Fury at Ulverston arson 'let off'

THEY say to err is human, but to forgive is divine.

However, some Ulverston residents maintain the four young girls who burned down a piece of playground equipment in July got off far too lightly.

Revelations last week the girls – two aged 12 and two aged 13 – had been issued only a warning after they caused £8,500 damage to the Croftlands play area has divided the Ulverston community.

The founders of Croftlands Castle Community Project were quick to pardon the culprits, saying it was “a silly mistake”, “not malicious” and the girls needed the community to “be supporting them”.

But lifelong Ulverston residents and Croftlands Community Association member Thora Wadsworth, 79, said she and plenty of others were not so quick to absolve the girls of either their guilt or their responsibilities.

“It isn’t a matter of forgiving the girls at all – they did what they did,” she said. “But I think they intended to do it. It wasn’t a mistake, it didn’t get out of control. I think the children should have to do some sort of work, even if it’s only litter picking or something like that.”

Ms Wadsworth said over the years it had become apparent that more and more children – of increasingly young ages – were wandering around after dark and getting into mischief.

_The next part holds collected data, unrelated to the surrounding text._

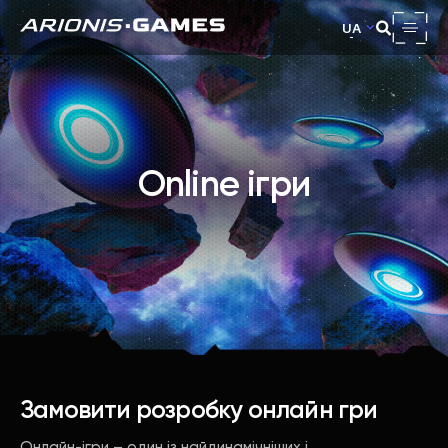
UA
Online ігри
Замовити розробку онлайн гри
Онлайн-ігри – один із найдинамічніших і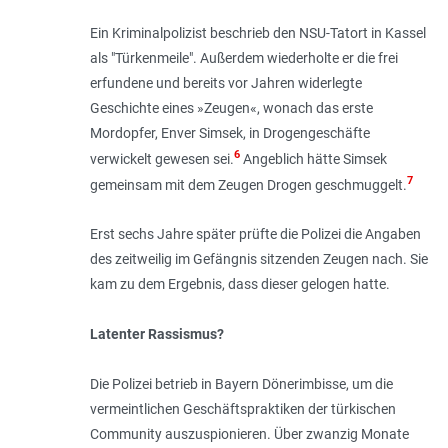
Ein Kriminalpolizist beschrieb den NSU-Tatort in Kassel
als "Türkenmeile". Außerdem wiederholte er die frei
erfundene und bereits vor Jahren widerlegte
Geschichte eines »Zeugen«, wonach das erste
Mordopfer, Enver Simsek, in Drogengeschäfte
6
verwickelt gewesen sei.
Angeblich hätte Simsek
7
gemeinsam mit dem Zeugen Dro­gen geschmuggelt.
Erst sechs Jah­re später prüfte die Polizei die Angaben
des zeitweilig im Gefängnis sitzenden Zeugen nach. Sie
kam zu dem Ergebnis, dass dieser gelogen hatte.
Latenter Rassismus?
Die Polizei betrieb in Bayern Dönerimbisse, um die
vermeintlichen Geschäfts­praktiken der türkischen
Community auszuspionieren. Über zwanzig Mona­te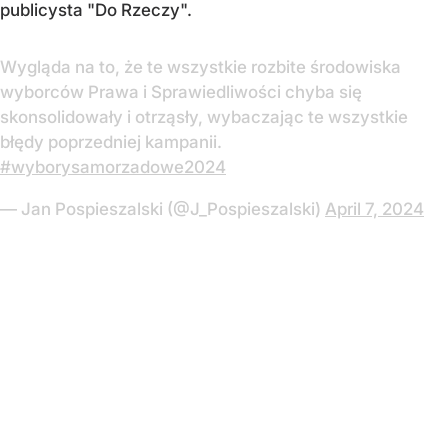
publicysta "Do Rzeczy".
Wygląda na to, że te wszystkie rozbite środowiska
wyborców Prawa i Sprawiedliwości chyba się
skonsolidowały i otrząsły, wybaczając te wszystkie
błędy poprzedniej kampanii.
#wyborysamorzadowe2024
— Jan Pospieszalski (@J_Pospieszalski)
April 7, 2024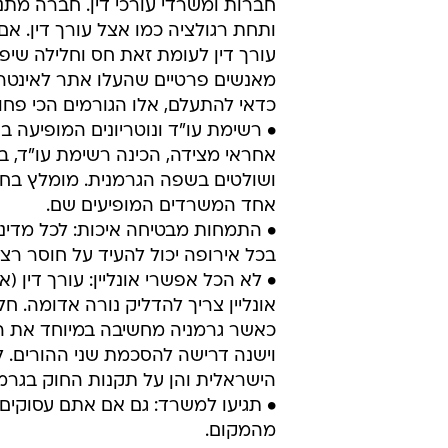
חברות ומשרדי עורכי דין. חברה מ
ותחת רגולציה כמו אצל עורך דין. א
עורך דין לעומת זאת חס וחלילה שיפעל
מאנשים פרטיים שהעלו אתר לאינטרנט
כדאי להתעלם, אלו הגורמים הכי פחות
• רשימת עו"ד ונוטריונים המופיעה 
אחראי מצידה, הכינה רשימת עו"ד, 
ושולטים בשפה הגרמנית. מומלץ בחום 
אחד המשרדים המופיעים שם.
• התמחות מבטיחה איכות: לכל מדי
בכל אירופה יכול להעיד על חוסר רצינ
• לא הכל אפשרי אונליין: עורך דין 
אונליין צריך להדליק נורה אדומה. ח
כאשר גרמניה מחשיבה במיוחד את הי
וישנה דרישה להסכמת שני ההורים. לע
הישראלית והן על תקנות החוק בגרמנ
• תגיעו למשרד: גם אם אתם עסוקים
מהמקום.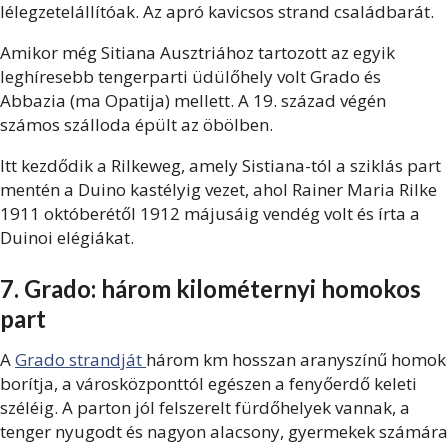
lélegzetelállítóak. Az apró kavicsos strand családbarát.
Amikor még Sitiana Ausztriához tartozott az egyik
leghíresebb tengerparti üdülőhely volt Grado és
Abbazia (ma Opatija) mellett. A 19. század végén
számos szálloda épült az öbölben.
Itt kezdődik a Rilkeweg, amely Sistiana-tól a sziklás part
mentén a Duino kastélyig vezet, ahol Rainer Maria Rilke
1911 októberétől 1912 májusáig vendég volt és írta a
Duinoi elégiákat.
7. Grado: három kilométernyi homokos
part
A
Grado strandját
három km hosszan aranyszínű homok
borítja, a városközponttól egészen a fenyőerdő keleti
széléig. A parton jól felszerelt fürdőhelyek vannak, a
tenger nyugodt és nagyon alacsony, gyermekek számára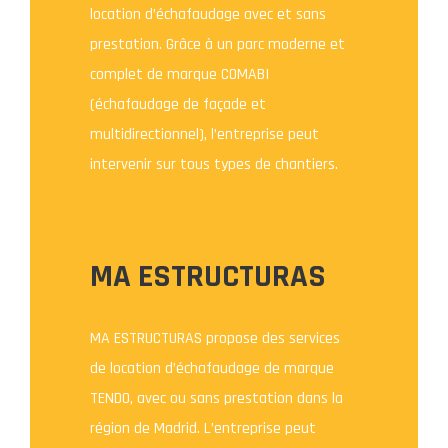
location d’échafaudage avec et sans
prestation. Grâce à un parc moderne et
complet de marque COMABI
(échafaudage de façade et
multidirectionnel), l’entreprise peut
intervenir sur tous types de chantiers.
MA ESTRUCTURAS
MA ESTRUCTURAS propose des services
de location d’échafaudage de marque
TENDO, avec ou sans prestation dans la
région de Madrid. L’entreprise peut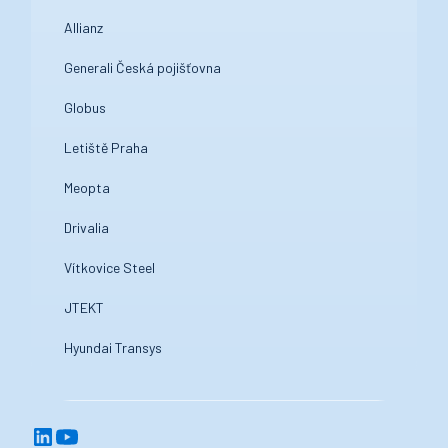
Allianz
Generali Česká pojišťovna
Globus
Letiště Praha
Meopta
Drivalia
Vítkovice Steel
JTEKT
Hyundai Transys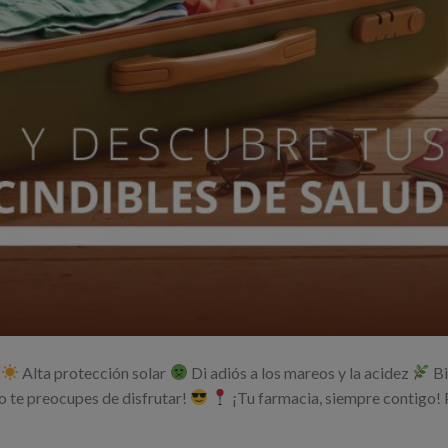
a
Alta protección solar
Di adiós a los mareos y la acidez
Bi
o te preocupes de disfrutar!
¡Tu farmacia, siempre contigo! 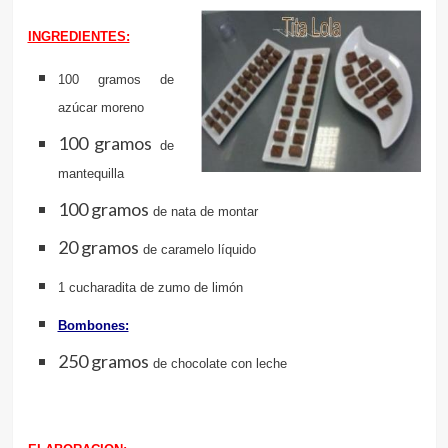
INGREDIENTES:
100 gramos de
azúcar moreno
100 gramos
de
mantequilla
100 gramos
de nata de montar
20 gramos
de caramelo líquido
1 cucharadita de zumo de limón
Bombones:
250 gramos
de chocolate con leche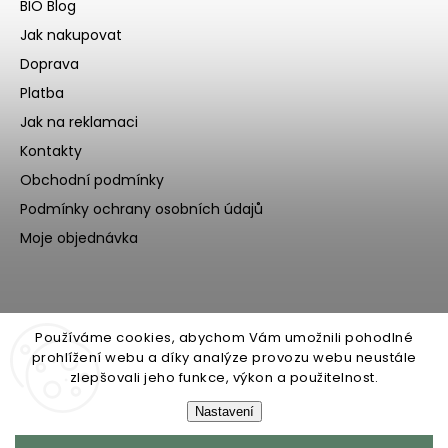
BIO Blog
Jak nakupovat
Doprava
Platba
Jak na reklamaci
Kontakty
Obchodní podmínky
Podmínky ochrany osobních údajů
Moje objednávka
Používáme cookies, abychom Vám umožnili pohodlné
prohlížení webu a díky analýze provozu webu neustále
zlepšovali jeho funkce, výkon a použitelnost.
Nastavení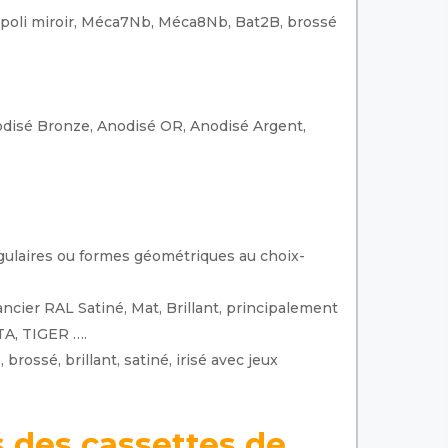
, poli miroir, Méca7Nb, Méca8Nb, Bat2B, brossé
odisé Bronze, Anodisé OR, Anodisé Argent,
gulaires ou formes géométriques au choix-
ncier RAL Satiné, Mat, Brillant, principalement
A, TIGER ….
 brossé, brillant, satiné, irisé avec jeux
s des cassettes de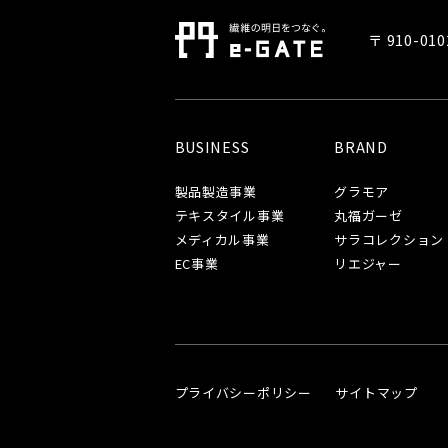
〒 910-0
BUSINESS
BRAND
製品製造事業
グラモア
テキスタイル事業
丸福ガーゼ
メディカル事業
サラコレクション
EC事業
リエジャー
プライバシーポリシー
サイトマップ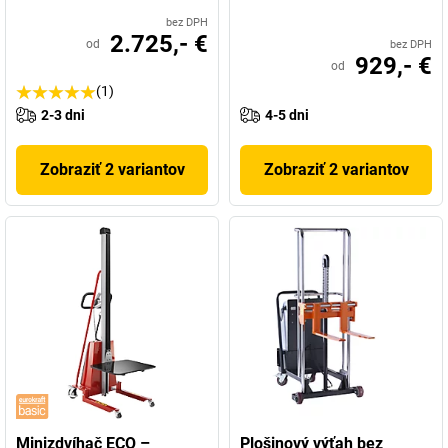
bez DPH
2.725,- €
od
bez DPH
929,- €
od
(1)
2-3 dni
4-5 dni
Zobraziť 2 variantov
Zobraziť 2 variantov
Minizdvíhač ECO –
Plošinový výťah bez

Her view – and one that was echoed numerous times on the Evening Mail’s website over the weekend – is the only way to curb this behaviour and protect community assets was to force parents to be more responsible.

“Did the girls’ parents know they were out in the middle of the night?” she said. “I wonder if they are going to contribute to repairing the damage that was done?”

But Ulverston deputy mayor, Councillor Judy Pickthall, said a police caution, which will go on the girls’ records, was a very strong message.

She said: “I personally feel a caution is serious business and both the girls and their parents should feel the repercussions of it. I understand the group that has been working to raise money to replace this have looked at it and thought the caution was entirely appropriate. I’m afraid throwing the book at them is not going to stop this kind of thing happening (in the future).”

Fellow Ulverston councillor and former policeman, Councillor Norman Bishop-Rowe, said: “Because they’re under 14, they’re deemed to be under the age of criminal responsibility and it’s only in exceptional circumstances things go straight to court.”

The community project has raised about £5,400 of the targeted £12,000 to rebuild the facility.